SELECTION:
● ● ● ● ●

Inductive step \((l \rightarrow l+1)\)
Case 1: The node (u, ∅) was added to S because of the ∨-gate \(u \in V \cup \overline {V}\).
W.l.o.g. let u ∈ V. Let v be d-node(u) in T and let p be a shell restriction w.r.t. v such that \(u\in R(\mathcal {D}_{p},v)\). The sets \(R^{+}(\mathcal {D}_{p},v)\) and \(R^{+}(\overline {\mathcal {D}}_{p},v)\) contain only ∧-gates because of the definition of the sets, \(\mathcal {D}\) and \(\overline {\mathcal {D}}\) being simple, and the fact that vars(v) contains at least three variables. Therefore, u is not in \(R^{+}(\mathcal {D}_{p},v)\) but the child nodes of u are in the set.

● ● ● ● ●

Dataset excerpts:

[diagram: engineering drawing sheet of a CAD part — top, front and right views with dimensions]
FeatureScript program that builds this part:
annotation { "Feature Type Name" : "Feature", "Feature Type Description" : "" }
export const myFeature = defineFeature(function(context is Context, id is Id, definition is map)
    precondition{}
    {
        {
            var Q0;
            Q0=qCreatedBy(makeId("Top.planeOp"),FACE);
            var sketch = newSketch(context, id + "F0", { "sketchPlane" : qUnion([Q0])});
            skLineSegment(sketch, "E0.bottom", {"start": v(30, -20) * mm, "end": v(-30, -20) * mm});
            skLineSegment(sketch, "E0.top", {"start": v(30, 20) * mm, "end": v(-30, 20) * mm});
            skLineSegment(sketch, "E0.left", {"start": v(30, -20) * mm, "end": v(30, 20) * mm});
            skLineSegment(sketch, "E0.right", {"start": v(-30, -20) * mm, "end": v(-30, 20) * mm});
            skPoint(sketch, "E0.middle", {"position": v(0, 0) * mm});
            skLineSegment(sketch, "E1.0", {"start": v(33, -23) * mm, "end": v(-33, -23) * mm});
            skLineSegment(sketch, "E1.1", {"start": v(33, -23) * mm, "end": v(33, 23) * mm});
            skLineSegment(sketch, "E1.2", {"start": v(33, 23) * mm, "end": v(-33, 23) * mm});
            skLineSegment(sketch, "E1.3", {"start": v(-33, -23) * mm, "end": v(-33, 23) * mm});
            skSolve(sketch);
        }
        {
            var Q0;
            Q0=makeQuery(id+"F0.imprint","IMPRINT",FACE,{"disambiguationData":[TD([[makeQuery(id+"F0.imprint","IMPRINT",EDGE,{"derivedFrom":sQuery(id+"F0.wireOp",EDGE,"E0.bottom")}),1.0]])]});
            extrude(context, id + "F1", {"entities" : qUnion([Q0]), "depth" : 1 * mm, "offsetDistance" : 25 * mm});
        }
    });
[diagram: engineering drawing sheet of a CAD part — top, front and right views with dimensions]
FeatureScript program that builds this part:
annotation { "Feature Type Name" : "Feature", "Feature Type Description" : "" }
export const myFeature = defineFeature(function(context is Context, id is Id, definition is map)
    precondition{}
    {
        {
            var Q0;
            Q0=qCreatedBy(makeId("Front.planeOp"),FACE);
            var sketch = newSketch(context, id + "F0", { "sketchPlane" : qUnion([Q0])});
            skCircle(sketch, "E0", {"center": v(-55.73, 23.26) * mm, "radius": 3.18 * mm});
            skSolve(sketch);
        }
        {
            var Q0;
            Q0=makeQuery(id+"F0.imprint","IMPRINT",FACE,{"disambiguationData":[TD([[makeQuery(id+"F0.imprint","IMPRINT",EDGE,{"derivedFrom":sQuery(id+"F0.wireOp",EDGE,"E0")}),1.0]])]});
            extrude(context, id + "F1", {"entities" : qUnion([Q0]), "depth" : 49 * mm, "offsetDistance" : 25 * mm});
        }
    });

● ● ● ● ●

BRIEF 1:
Answer these questions about the inductive step:
(a) Because of what gate was the node (u, ∅) added to S in Case 1?
(b) At least how many variables does vars(v) contain?
(c) In which set are the child nodes of u?
BRIEF 2: Transcribe the part of the inductive step that starts with "Case 1: The" and goes on through "in the set.".

WRITTEN ANSWER 1:
(a) The ∨-gate u ∈ V ∪ V̄.
(b) At least three variables.
(c) In the set R⁺(𝒟ₚ, v).

WRITTEN ANSWER 2:
Case 1: The node (u, ∅) was added to S because of the ∨-gate \(u \in V \cup \overline {V}\).
W.l.o.g. let u ∈ V. Let v be d-node(u) in T and let p be a shell restriction w.r.t. v such that \(u\in R(\mathcal {D}_{p},v)\). The sets \(R^{+}(\mathcal {D}_{p},v)\) and \(R^{+}(\overline {\mathcal {D}}_{p},v)\) contain only ∧-gates because of the definition of the sets, \(\mathcal {D}\) and \(\overline {\mathcal {D}}\) being simple, and the fact that vars(v) contains at least three variables. Therefore, u is not in \(R^{+}(\mathcal {D}_{p},v)\) but the child nodes of u are in the set.